Artist: Erisy Watt
Album: Paints in the Sky
Release date: July 26, 2019
The deal. I’m always impressed by artists who can convey different states of mind. Giulia Millanta did a fantastic job conjuring different moods from song to song on her 2018 Conversations with a Ghost (my review is here). The world-creation achieved by Erisy Watt on Paints in the Sky similarly grabbed me, and while this album isn’t the type of music I reflexively gravitate toward, Watt’s amalgamation of seemingly lost Appalachian music and cocktail jazz have made her debut album tough to stop playing.
The album has charming instrumentation and enjoyable songs, but it’s all driven by Watt’s voice, which is pretty but also straightforward. One doesn’t feel like she’s trying to dazzle so much as she’s communicating directly, but also beautifully. The songs are subtle and work well in the background of daily tasks, which is not meant pejoratively. It’s more a tribute to the gentleness of her tracks and how well they fit in with the rhythms of daily life.
One of the notes I jotted down about Watt’s album is that it’s warm, like meeting a kind stranger at a bar and having a pleasant chat over drinks. Of course, given my current situation with a 14-month-old daughter, a better comparison might be meeting a nice parent at the swings and having a good-yet-temporary chat over swing-pushing. Both scenarios are rooted in serendipity and comfort, as is Paints in the Sky.
The album is also brilliantly sequenced. It begins with “Am I,” the aforementioned Appalachian-inspired song, haunting violin cutting through the track while Watt’s voice glides stoically through the song, the whole piece sounding like it began in the previous century and is just reaching our ears now. From there, Watt goes into “Treasure Maps,” this song a little poppier, but also featuring some wonderful, country-inspired fiddle. And then, Watt changes the vibe again, going into “Cypress,” which is urbane piano jazz. Three songs. Three very different styles. All of it linked by Watt’s voice, which feels rooted in sincerity. She’s an artist with a lot of influences and it’s made her genuinely conversant in lots of different styles.
Straight talk. Watt’s considered a folk artist and I don’t necessarily disagree. She plays guitar and banjo and her songs have a folky earthiness. But there’s also a depth and expansiveness that transcends folk. The bossa nova rhythms. The jazz trumpets. The spectral country. It’s so much more than what I think of when I imagine folk. So in many ways, I think this album might be a tough sell, since it doesn’t slot neatly into a hole. In a perfect world, this would have a wide appeal, since it explores so many different genres. But the underlying concept is tough to explain in a sentence or two, and unfortunately complexity and nuance are the arch enemies of selling music.

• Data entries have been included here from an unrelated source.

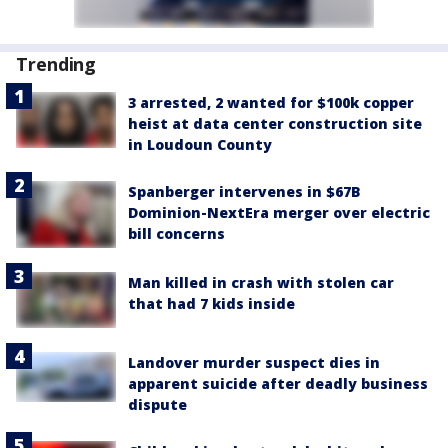
Trending
3 arrested, 2 wanted for $100k copper
heist at data center construction site
in Loudoun County
Spanberger intervenes in $67B
Dominion-NextEra merger over electric
bill concerns
Man killed in crash with stolen car
that had 7 kids inside
Landover murder suspect dies in
apparent suicide after deadly business
dispute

The confession. This was sent to me in July, so I’m pretty proud I kept this on my list for so long and stuck with it. It would have been nice to write about the album closer to its release date, especially because it’s such an interesting work, but twenty reviews into this project, I’m starting to make my peace with being super behind in discovering cool albums.
Closing arguments. Watt is more than an impressive songwriter. She creates idiosyncratic worlds, worlds that feel like they’re built upon lonely mountain hollers, quaint piano bars, and festive county fairs. It’s immersive and compelling. So much so that I’m drawn to Watt’s music, even though she’s working in genres that don’t always interest me. That pretty much tells you everything you need to know about this captivating album.
So much amazing music comes out all of the time. I review what I can as quickly as I can, working my physical and digital piles as efficiently as possible, but things fall between the cracks. Rather than giving up on things that are a little past their prime, contemporary-review-standards-wise, I’m going back for the overflow that deserves to be heard — even if it’s a little late.